--- BEGIN Data listing ---

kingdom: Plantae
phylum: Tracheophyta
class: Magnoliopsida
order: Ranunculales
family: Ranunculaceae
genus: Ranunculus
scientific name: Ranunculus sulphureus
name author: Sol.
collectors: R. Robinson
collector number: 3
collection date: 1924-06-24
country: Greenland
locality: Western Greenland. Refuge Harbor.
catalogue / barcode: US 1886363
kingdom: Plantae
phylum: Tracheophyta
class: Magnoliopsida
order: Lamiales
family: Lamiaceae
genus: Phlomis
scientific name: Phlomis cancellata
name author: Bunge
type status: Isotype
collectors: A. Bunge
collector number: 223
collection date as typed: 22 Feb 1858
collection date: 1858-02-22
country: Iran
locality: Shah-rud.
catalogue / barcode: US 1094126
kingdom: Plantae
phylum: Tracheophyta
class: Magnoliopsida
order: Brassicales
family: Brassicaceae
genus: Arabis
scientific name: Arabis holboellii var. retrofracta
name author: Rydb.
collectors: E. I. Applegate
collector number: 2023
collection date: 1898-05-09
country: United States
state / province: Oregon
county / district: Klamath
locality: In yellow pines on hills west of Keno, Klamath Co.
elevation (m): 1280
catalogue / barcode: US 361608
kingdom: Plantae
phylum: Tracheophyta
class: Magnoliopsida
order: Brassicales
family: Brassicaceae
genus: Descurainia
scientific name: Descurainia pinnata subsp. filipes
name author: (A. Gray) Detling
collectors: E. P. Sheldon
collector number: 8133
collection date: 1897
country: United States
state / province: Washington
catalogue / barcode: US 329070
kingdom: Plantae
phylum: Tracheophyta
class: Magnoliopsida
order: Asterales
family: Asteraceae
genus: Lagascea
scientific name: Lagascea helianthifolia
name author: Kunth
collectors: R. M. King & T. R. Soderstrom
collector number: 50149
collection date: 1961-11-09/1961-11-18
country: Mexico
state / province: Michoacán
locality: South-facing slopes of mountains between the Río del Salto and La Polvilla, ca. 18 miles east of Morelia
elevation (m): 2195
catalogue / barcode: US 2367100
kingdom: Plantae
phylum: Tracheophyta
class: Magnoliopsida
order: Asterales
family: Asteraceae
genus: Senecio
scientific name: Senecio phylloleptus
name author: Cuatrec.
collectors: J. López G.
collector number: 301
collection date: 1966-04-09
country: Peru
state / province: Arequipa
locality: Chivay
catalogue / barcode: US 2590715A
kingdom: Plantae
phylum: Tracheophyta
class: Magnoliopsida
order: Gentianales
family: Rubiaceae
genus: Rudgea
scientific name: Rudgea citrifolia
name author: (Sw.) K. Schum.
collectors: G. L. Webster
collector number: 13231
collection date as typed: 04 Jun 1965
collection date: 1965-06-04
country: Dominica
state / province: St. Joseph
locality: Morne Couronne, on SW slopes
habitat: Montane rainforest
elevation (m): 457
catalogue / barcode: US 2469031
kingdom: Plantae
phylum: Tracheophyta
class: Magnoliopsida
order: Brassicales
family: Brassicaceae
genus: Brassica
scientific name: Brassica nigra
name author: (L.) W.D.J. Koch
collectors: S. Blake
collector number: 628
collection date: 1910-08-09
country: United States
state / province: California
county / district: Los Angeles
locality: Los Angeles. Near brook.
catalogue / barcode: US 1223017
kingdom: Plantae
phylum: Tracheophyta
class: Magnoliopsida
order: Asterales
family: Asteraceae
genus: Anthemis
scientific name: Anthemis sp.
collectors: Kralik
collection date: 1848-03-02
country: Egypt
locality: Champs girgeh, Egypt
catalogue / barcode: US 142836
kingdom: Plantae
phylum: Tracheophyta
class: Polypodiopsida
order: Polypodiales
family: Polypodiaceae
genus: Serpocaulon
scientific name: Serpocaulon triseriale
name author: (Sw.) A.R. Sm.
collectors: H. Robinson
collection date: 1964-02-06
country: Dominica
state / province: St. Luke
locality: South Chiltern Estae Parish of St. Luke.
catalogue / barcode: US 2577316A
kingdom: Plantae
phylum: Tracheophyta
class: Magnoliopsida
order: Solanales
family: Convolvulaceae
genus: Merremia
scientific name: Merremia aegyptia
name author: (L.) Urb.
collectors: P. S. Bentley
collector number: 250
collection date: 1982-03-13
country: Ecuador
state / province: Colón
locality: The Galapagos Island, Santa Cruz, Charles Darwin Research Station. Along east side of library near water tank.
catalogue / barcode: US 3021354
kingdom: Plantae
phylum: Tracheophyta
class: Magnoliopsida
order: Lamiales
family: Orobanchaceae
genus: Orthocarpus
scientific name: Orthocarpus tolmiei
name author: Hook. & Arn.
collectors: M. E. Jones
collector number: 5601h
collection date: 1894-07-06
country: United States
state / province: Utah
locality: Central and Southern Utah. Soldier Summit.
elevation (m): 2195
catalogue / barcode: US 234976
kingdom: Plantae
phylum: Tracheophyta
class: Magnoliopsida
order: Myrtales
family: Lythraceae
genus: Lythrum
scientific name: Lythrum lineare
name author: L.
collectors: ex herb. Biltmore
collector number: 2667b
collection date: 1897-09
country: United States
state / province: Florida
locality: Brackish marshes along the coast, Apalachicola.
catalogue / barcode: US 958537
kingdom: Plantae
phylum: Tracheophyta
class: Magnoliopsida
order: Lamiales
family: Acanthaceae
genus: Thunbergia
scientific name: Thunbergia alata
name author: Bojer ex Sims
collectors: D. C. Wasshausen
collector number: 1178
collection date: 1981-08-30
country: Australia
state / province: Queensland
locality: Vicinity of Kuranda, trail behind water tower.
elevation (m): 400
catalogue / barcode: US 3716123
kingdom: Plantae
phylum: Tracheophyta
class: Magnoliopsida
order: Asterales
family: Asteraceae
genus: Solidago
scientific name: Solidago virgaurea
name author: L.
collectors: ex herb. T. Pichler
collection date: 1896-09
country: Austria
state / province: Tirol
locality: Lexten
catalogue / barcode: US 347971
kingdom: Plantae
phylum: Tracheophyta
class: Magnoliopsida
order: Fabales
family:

--- END Data listing ---

# [Exercise goal]
Copy out every row above word for word, in the same order, leaving nothing out.

# [Solved exercise]
kingdom: Plantae
phylum: Tracheophyta
class: Magnoliopsida
order: Ranunculales
family: Ranunculaceae
genus: Ranunculus
scientific name: Ranunculus sulphureus
name author: Sol.
collectors: R. Robinson
collector number: 3
collection date: 1924-06-24
country: Greenland
locality: Western Greenland. Refuge Harbor.
catalogue / barcode: US 1886363
kingdom: Plantae
phylum: Tracheophyta
class: Magnoliopsida
order: Lamiales
family: Lamiaceae
genus: Phlomis
scientific name: Phlomis cancellata
name author: Bunge
type status: Isotype
collectors: A. Bunge
collector number: 223
collection date as typed: 22 Feb 1858
collection date: 1858-02-22
country: Iran
locality: Shah-rud.
catalogue / barcode: US 1094126
kingdom: Plantae
phylum: Tracheophyta
class: Magnoliopsida
order: Brassicales
family: Brassicaceae
genus: Arabis
scientific name: Arabis holboellii var. retrofracta
name author: Rydb.
collectors: E. I. Applegate
collector number: 2023
collection date: 1898-05-09
country: United States
state / province: Oregon
county / district: Klamath
locality: In yellow pines on hills west of Keno, Klamath Co.
elevation (m): 1280
catalogue / barcode: US 361608
kingdom: Plantae
phylum: Tracheophyta
class: Magnoliopsida
order: Brassicales
family: Brassicaceae
genus: Descurainia
scientific name: Descurainia pinnata subsp. filipes
name author: (A. Gray) Detling
collectors: E. P. Sheldon
collector number: 8133
collection date: 1897
country: United States
state / province: Washington
catalogue / barcode: US 329070
kingdom: Plantae
phylum: Tracheophyta
class: Magnoliopsida
order: Asterales
family: Asteraceae
genus: Lagascea
scientific name: Lagascea helianthifolia
name author: Kunth
collectors: R. M. King & T. R. Soderstrom
collector number: 50149
collection date: 1961-11-09/1961-11-18
country: Mexico
state / province: Michoacán
locality: South-facing slopes of mountains between the Río del Salto and La Polvilla, ca. 18 miles east of Morelia
elevation (m): 2195
catalogue / barcode: US 2367100
kingdom: Plantae
phylum: Tracheophyta
class: Magnoliopsida
order: Asterales
family: Asteraceae
genus: Senecio
scientific name: Senecio phylloleptus
name author: Cuatrec.
collectors: J. López G.
collector number: 301
collection date: 1966-04-09
country: Peru
state / province: Arequipa
locality: Chivay
catalogue / barcode: US 2590715A
kingdom: Plantae
phylum: Tracheophyta
class: Magnoliopsida
order: Gentianales
family: Rubiaceae
genus: Rudgea
scientific name: Rudgea citrifolia
name author: (Sw.) K. Schum.
collectors: G. L. Webster
collector number: 13231
collection date as typed: 04 Jun 1965
collection date: 1965-06-04
country: Dominica
state / province: St. Joseph
locality: Morne Couronne, on SW slopes
habitat: Montane rainforest
elevation (m): 457
catalogue / barcode: US 2469031
kingdom: Plantae
phylum: Tracheophyta
class: Magnoliopsida
order: Brassicales
family: Brassicaceae
genus: Brassica
scientific name: Brassica nigra
name author: (L.) W.D.J. Koch
collectors: S. Blake
collector number: 628
collection date: 1910-08-09
country: United States
state / province: California
county / district: Los Angeles
locality: Los Angeles. Near brook.
catalogue / barcode: US 1223017
kingdom: Plantae
phylum: Tracheophyta
class: Magnoliopsida
order: Asterales
family: Asteraceae
genus: Anthemis
scientific name: Anthemis sp.
collectors: Kralik
collection date: 1848-03-02
country: Egypt
locality: Champs girgeh, Egypt
catalogue / barcode: US 142836
kingdom: Plantae
phylum: Tracheophyta
class: Polypodiopsida
order: Polypodiales
family: Polypodiaceae
genus: Serpocaulon
scientific name: Serpocaulon triseriale
name author: (Sw.) A.R. Sm.
collectors: H. Robinson
collection date: 1964-02-06
country: Dominica
state / province: St. Luke
locality: South Chiltern Estae Parish of St. Luke.
catalogue / barcode: US 2577316A
kingdom: Plantae
phylum: Tracheophyta
class: Magnoliopsida
order: Solanales
family: Convolvulaceae
genus: Merremia
scientific name: Merremia aegyptia
name author: (L.) Urb.
collectors: P. S. Bentley
collector number: 250
collection date: 1982-03-13
country: Ecuador
state / province: Colón
locality: The Galapagos Island, Santa Cruz, Charles Darwin Research Station. Along east side of library near water tank.
catalogue / barcode: US 3021354
kingdom: Plantae
phylum: Tracheophyta
class: Magnoliopsida
order: Lamiales
family: Orobanchaceae
genus: Orthocarpus
scientific name: Orthocarpus tolmiei
name author: Hook. & Arn.
collectors: M. E. Jones
collector number: 5601h
collection date: 1894-07-06
country: United States
state / province: Utah
locality: Central and Southern Utah. Soldier Summit.
elevation (m): 2195
catalogue / barcode: US 234976
kingdom: Plantae
phylum: Tracheophyta
class: Magnoliopsida
order: Myrtales
family: Lythraceae
genus: Lythrum
scientific name: Lythrum lineare
name author: L.
collectors: ex herb. Biltmore
collector number: 2667b
collection date: 1897-09
country: United States
state / province: Florida
locality: Brackish marshes along the coast, Apalachicola.
catalogue / barcode: US 958537
kingdom: Plantae
phylum: Tracheophyta
class: Magnoliopsida
order: Lamiales
family: Acanthaceae
genus: Thunbergia
scientific name: Thunbergia alata
name author: Bojer ex Sims
collectors: D. C. Wasshausen
collector number: 1178
collection date: 1981-08-30
country: Australia
state / province: Queensland
locality: Vicinity of Kuranda, trail behind water tower.
elevation (m): 400
catalogue / barcode: US 3716123
kingdom: Plantae
phylum: Tracheophyta
class: Magnoliopsida
order: Asterales
family: Asteraceae
genus: Solidago
scientific name: Solidago virgaurea
name author: L.
collectors: ex herb. T. Pichler
collection date: 1896-09
country: Austria
state / province: Tirol
locality: Lexten
catalogue / barcode: US 347971
kingdom: Plantae
phylum: Tracheophyta
class: Magnoliopsida
order: Fabales
family:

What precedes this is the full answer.